En un enclave tan especial como el Palacio de Dicastillo, Iván y Mira celebraron una boda que fue mucho más que una unión: fue el encuentro de dos culturas, dos historias y una misma forma de entender la vida.
Ella, llegada desde el Líbano; él, desde España. Juntos crearon una boda de esencia internacional, llena de matices, detalles únicos y una energía difícil de describir. La ceremonia tuvo lugar en el jardín, rodeada de naturaleza y bajo la luz cálida de un día radiante que acompañó cada instante.
La organización y el diseño, cuidadosamente orquestados por Itziar de Érase una boda, lograron que cada rincón respirara personalidad. Nada fue casual: desde la estética hasta los tiempos, todo fluyó con naturalidad y elegancia.

§ DATOS PARA EXAMINAR
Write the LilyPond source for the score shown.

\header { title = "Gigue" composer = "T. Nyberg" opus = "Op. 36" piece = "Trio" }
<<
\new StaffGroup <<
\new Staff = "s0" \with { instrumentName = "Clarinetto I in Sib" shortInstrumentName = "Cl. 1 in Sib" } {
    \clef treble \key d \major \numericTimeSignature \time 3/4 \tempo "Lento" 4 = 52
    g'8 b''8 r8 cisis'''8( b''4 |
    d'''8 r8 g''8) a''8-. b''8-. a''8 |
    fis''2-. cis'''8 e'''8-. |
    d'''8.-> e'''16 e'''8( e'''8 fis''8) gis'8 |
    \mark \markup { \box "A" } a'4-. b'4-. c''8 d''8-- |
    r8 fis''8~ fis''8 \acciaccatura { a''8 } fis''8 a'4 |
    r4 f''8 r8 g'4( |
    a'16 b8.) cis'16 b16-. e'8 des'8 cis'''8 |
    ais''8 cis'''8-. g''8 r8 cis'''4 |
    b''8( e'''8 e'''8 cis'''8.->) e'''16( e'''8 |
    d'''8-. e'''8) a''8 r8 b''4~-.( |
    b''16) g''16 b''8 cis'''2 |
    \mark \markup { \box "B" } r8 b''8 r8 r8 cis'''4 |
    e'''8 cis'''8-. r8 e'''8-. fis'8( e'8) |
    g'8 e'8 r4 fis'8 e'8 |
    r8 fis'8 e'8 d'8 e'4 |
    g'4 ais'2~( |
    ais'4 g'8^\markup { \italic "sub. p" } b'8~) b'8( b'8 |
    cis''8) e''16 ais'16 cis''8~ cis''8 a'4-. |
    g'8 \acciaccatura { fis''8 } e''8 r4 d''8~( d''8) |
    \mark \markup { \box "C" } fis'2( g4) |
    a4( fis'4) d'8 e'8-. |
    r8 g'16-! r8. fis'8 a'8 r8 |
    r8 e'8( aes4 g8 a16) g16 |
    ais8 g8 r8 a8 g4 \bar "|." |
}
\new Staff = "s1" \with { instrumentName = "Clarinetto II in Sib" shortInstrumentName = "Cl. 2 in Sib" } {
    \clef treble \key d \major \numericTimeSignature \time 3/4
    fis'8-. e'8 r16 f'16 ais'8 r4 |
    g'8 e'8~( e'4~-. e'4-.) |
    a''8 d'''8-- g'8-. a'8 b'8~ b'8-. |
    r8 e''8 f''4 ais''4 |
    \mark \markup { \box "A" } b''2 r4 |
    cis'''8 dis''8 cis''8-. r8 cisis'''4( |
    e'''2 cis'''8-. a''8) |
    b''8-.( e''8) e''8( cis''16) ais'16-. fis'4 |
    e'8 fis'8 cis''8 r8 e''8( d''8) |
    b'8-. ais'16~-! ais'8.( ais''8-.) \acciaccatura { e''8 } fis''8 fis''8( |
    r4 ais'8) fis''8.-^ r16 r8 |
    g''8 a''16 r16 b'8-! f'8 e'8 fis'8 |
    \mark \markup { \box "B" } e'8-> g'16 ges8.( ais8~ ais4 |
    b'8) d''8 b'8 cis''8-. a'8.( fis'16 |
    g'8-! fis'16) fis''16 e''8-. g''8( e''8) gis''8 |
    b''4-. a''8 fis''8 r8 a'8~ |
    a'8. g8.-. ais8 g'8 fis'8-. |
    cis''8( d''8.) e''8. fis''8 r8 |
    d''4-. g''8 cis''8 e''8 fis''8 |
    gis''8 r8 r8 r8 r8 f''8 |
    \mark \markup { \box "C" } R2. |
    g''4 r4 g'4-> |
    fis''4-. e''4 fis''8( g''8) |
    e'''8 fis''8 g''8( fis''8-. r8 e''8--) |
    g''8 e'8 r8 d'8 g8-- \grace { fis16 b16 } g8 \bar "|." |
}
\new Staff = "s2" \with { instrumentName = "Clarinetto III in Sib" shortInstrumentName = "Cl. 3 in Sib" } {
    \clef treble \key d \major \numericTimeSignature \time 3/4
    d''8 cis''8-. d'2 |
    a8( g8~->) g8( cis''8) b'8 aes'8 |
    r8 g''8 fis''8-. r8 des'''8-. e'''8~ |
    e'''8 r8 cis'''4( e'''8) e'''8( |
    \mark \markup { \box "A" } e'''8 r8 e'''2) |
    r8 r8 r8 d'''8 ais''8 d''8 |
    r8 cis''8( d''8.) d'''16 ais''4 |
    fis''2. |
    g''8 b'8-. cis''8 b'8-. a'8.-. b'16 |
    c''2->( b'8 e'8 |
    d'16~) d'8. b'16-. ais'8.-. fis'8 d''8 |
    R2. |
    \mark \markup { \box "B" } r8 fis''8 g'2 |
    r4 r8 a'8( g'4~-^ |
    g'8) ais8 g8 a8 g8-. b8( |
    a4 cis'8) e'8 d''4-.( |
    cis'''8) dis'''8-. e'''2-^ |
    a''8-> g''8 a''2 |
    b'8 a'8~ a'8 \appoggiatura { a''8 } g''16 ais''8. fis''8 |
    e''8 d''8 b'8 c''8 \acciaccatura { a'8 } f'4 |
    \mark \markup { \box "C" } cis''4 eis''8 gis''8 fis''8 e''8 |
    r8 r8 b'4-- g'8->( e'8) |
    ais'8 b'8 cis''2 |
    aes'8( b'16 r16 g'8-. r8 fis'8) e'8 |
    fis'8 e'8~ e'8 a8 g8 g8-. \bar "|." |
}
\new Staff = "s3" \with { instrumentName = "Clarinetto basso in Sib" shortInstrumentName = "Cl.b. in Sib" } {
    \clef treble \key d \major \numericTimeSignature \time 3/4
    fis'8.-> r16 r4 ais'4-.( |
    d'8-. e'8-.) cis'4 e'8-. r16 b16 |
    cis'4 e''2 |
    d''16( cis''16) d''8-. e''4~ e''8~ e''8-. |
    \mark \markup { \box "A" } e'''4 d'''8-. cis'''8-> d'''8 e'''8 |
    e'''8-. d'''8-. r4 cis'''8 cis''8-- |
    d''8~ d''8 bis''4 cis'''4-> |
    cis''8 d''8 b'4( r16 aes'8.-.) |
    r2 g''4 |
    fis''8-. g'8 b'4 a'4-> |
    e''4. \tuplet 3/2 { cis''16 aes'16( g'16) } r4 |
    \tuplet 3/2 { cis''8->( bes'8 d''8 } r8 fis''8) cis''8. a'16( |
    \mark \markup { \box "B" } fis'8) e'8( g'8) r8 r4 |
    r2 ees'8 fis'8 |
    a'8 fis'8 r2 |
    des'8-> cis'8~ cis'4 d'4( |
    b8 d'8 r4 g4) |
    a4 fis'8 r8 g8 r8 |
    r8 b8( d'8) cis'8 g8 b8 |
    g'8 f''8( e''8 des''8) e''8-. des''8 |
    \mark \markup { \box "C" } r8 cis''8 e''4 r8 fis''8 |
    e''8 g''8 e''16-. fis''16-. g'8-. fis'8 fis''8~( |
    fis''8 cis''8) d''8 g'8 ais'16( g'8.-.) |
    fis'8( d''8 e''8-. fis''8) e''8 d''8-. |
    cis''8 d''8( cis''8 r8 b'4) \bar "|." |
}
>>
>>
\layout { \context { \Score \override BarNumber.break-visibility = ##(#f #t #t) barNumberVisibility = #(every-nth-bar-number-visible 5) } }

§ TAREA 1
Según el texto sobre la boda de Iván y Mira, ¿quién se encargó de la organización y el diseño?
§ TAREA 2
Retoma el texto sobre la boda de Iván y Mira justo después de su última oración.
Los registros son un material aparte, independiente del texto.

§ RESPUESTA ESCRITA 1
Itziar, de Érase una boda.

§ RESPUESTA ESCRITA 2
Fue una boda de día, luminosa y vibrante, donde las emociones se mezclaron con la alegría. Los invitados, llegados de distintos lugares del mundo, aportaron una diversidad que hizo de la celebración algo aún más especial. Se respiraba cercanía, autenticidad y, sobre todo, muchas ganas de celebrar.
Y así fue: una jornada inolvidable, llena de risas, baile y momentos que quedarán para siempre. Una boda con carácter, con alma y con esa magia que solo ocurre cuando todo encaja a la perfección.